From Queens to Nazareth
Benevento is from a large Italian American family in the Richmond Hill neighborhood of Queens. The family faithfully attended St. Teresa of Avila Parish in South Ozone Park. The future English professor at Truman State University in Kirksville received his elementary education at the parish’s Catholic school.
His youth during the 1960s and 1970s inspired his works in poetry and fiction. But his new book forced him to reach way back in time.
“My initial idea was to maybe write a book about Christ’s years that nobody knows about,” he said. “We have that incident when he was 12 in the temple. The next we hear from him is just before he starts his ministry.”
One night, Benevento said, he was lying in bed and had the realization that there’s never been a book in which St. Joseph tells his side of the story.

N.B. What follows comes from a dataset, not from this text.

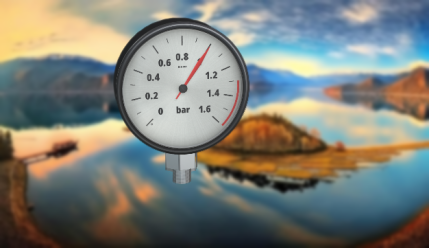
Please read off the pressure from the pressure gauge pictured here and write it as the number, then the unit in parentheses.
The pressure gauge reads 1 (bar)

He immediately began jotting notes about what that would be like.
No ‘Thees’ or ‘Thous’
Benevento wrote a first-person narrative in a contemporary but plain vernacular to make Joseph and the other characters relatable to present-day readers.
“I realized I couldn’t pull off trying to try to make them sound biblical,” Benevento said. “I just didn’t have that kind of skill. I thought it’s easiest for the contemporary reader to see them as real people if they talk like them.”
But while the characters’ dialogues are free of “thees” and “thous,” Benevento steers away from modern expressions. Nobody is referred to as “dude,” for example.
“They just talk,” he explained. “You could think this is a contemporary translation of when they were speaking in Aramaic.”
Scripture tells how the radiant archangel Gabriel visited Mary in the Annunciation, celebrated each year with a feast on March 25. But there is no such detail regarding the angel who visits Joseph in his dreams. Benevento exercised literary license in describing the characters.
Enter Joseph’s angel, Shlomo — a messy being who is anything but handsome. Benevento said this character is more like the simple-minded angel Clarence in the classic holiday movie, “It’s a Wonderful Life.”
Shlomo, however, has an edge.
“I’m no cherubim,” he tells Joseph, who notices this angel is wingless. “I get around fine without wings, I can tell you.”
Benevento noted that Scripture holds many depictions of angels who appear as regular humans — a Godly challenge for people to have faith, despite what they see.
“Shlomo keeps telling him, ‘Hey, God knows what he’s doing. And you need to understand that God knows what he’s doing better than you,’ ” Benevento said.
Real People, Real Issues
Benevento researched daily life when Jesus walked the Holy Land to set the scenes, including food, geography, and architecture.
Benevento asked a former student, author Kate Kort, to critique an early draft. Kort, who is Jewish, pointed out particulars of that faith’s customs that still exist.
“People who are observant Jews can hardly do anything on the Sabbath,” Benevento said. “But one of the few things they’re allowed to do is have conjugal relations.”
In the book, Joseph becomes caught up in his work and fails to observe the Sabbath. Mary is displeased, and Joseph bristles, noting that one thing allowed on the Sabbath is sexual intimacy, which they don’t have.
“So,” Benevento said, “she tells him, ‘Oh, you want just to keep that, but not the other rules?’ And so, they have a little argument about that. But I would never have been able to get it right if Kate hadn’t told me about that.”
Spoiler Alert
Anyone who knows Scripture already has a heads-up on its conclusion, but Benevento gives insight into how Joseph and Mary lovingly find peace in their marriage.
And although Joseph doesn’t yet have all the answers, he reaches the end of his life knowing Mary and Jesus will fulfill their destinies. With Shlomo’s parting message, he edges closer to his “happy death” — one of his many patronages.
“I’m not trying to claim that this is what things were like — it’s fiction,” Benevento said. “It’s a fun, but also, I hope, inspiring version of seeing Joseph as a real person and seeing the dynamic relationship between Joseph and Mary.”